Blogger Anthony said...

Interesting question. I was originally going to argue against this, but after doing a bit of research into the definition and, especially, the etymology, I think you have a pretty good case. Not good enough that I feel I can make the case for you, but there's something there.

(As an aside, which I put in parenthesis just like you, I highly doubt that the most common statement on the other side is "I am against any form of censorship". And even if it is the most common one, it certainly is not the strongest one, and is closer to the weakest one.)

12:29 pm  
Blogger Edward Ockham said...

>> I highly doubt that the most common statement on the other side is "I am against any form of censorship".

Any doubts expressed on this blog must be supported by arguments. Or at least examples of more common statements :)

12:48 pm  
Blogger Anthony said...

>> Any doubts expressed on this blog must be supported by arguments.

A doubt is a request for an argument. If I had an argument I wouldn't have expressed doubt.

>> Or at least examples of more common statements :)

What is the domain?

Interestingly, I just google searched for "I am against any form of censorship", and got this as the top result. I'm tempted to close this as a clear case of a strawman argument simply based on that.

12:56 pm  
Blogger Edward Ockham said...

>>A doubt is a request for an argument.

It would be helpful if you gave reasons for your doubt. Otherwise I will just say I have doubts about your doubt.

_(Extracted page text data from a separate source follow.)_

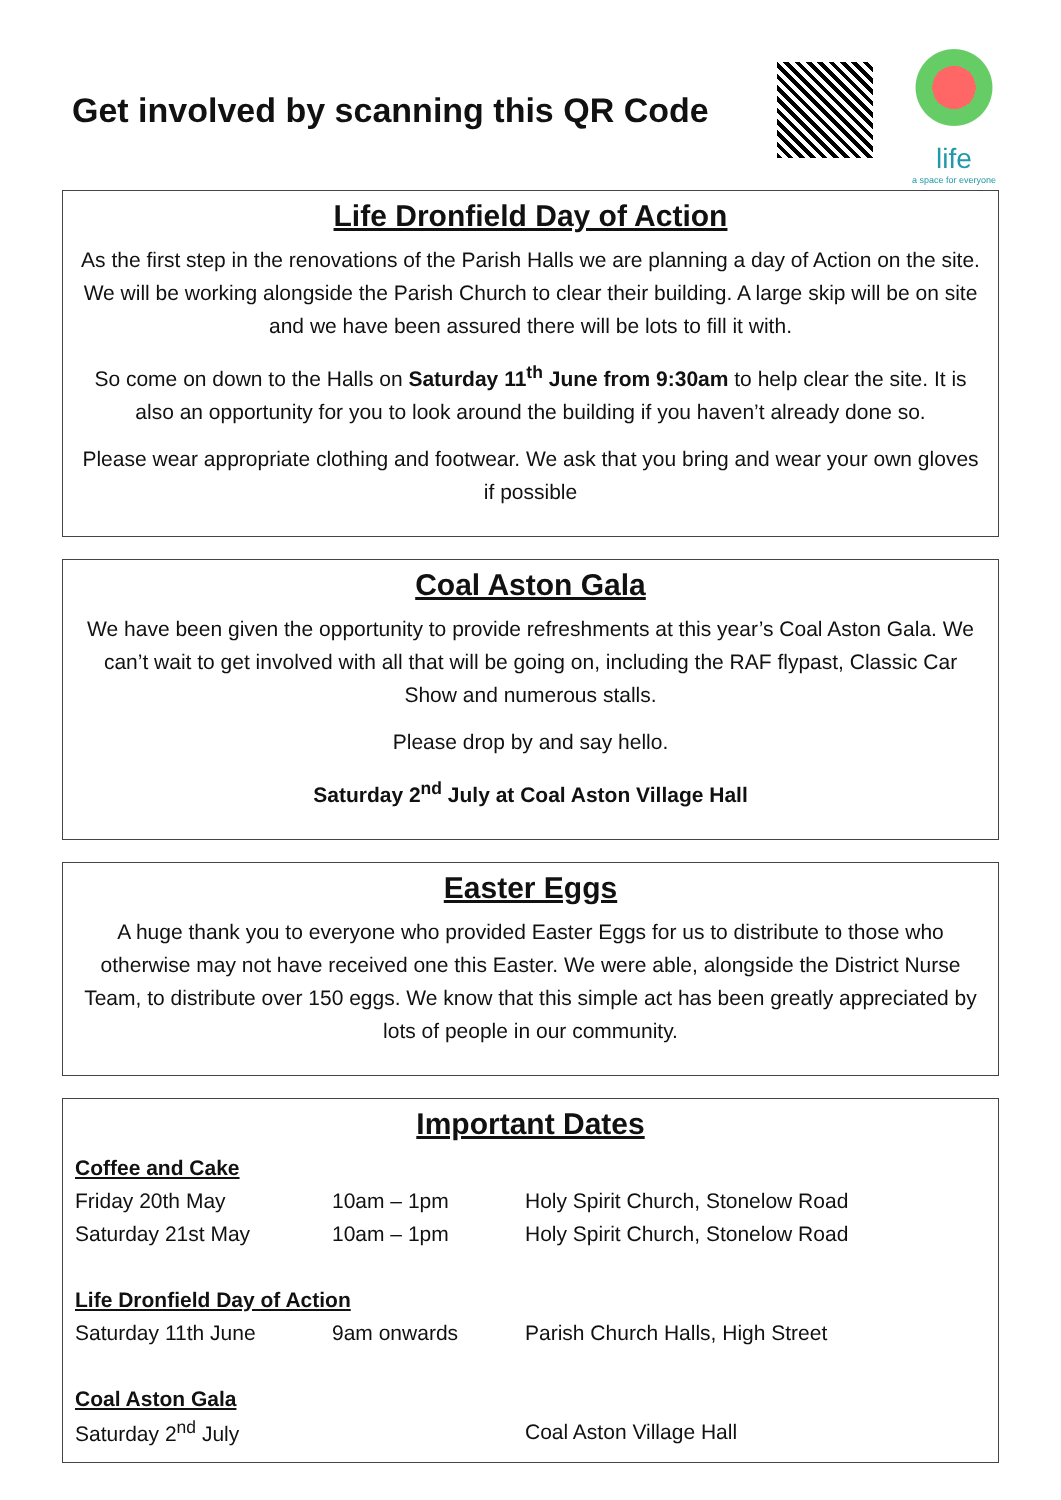Get involved by scanning this QR Code
life
a space for everyone
Life Dronfield Day of Action
As the first step in the renovations of the Parish Halls we are planning a day of Action on the site. We will be working alongside the Parish Church to clear their building. A large skip will be on site and we have been assured there will be lots to fill it with.
So come on down to the Halls on Saturday 11<sup>th</sup> June from 9:30am to help clear the site. It is also an opportunity for you to look around the building if you haven’t already done so.
Please wear appropriate clothing and footwear. We ask that you bring and wear your own gloves if possible
Coal Aston Gala
We have been given the opportunity to provide refreshments at this year’s Coal Aston Gala. We can’t wait to get involved with all that will be going on, including the RAF flypast, Classic Car Show and numerous stalls.
Please drop by and say hello.
Saturday 2<sup>nd</sup> July at Coal Aston Village Hall
Easter Eggs
A huge thank you to everyone who provided Easter Eggs for us to distribute to those who otherwise may not have received one this Easter. We were able, alongside the District Nurse Team, to distribute over 150 eggs. We know that this simple act has been greatly appreciated by lots of people in our community.
Important Dates
| Coffee and Cake | | |
| Friday 20th May | 10am – 1pm | Holy Spirit Church, Stonelow Road |
| Saturday 21st May | 10am – 1pm | Holy Spirit Church, Stonelow Road |
| Life Dronfield Day of Action | | |
| Saturday 11th June | 9am onwards | Parish Church Halls, High Street |
| Coal Aston Gala | | |
| Saturday 2<sup>nd</sup> July | | Coal Aston Village Hall |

>>Interestingly, I just google searched for "I am against any form of censorship", and got this as the top result. I'm tempted to close this as a clear case of a strawman argument simply based on that.

Sorry, doesn't your search prove exactly what I was saying?

6:48 pm  
Blogger Edward Ockham said...

Oh I see what you mean. This post came up. That's because the post was today. Next week it will have disappeared from any search.

6:50 pm  
Blogger Anthony said...

My reason for my doubt is that I've read many of these discussions, and as I remember it the "I am against any form of censorship" was in the minority.

I make no claim that this is an argument, however. If you want to have doubts about my doubt, oh well.

>> Next week it will have disappeared from any search.

Perhaps. But I went through the first few pages of results, and also through a few other related searches (adding terms like Wikipedia), and I couldn't even find a single person on the other side of the argument who said "I am against any form of censorship".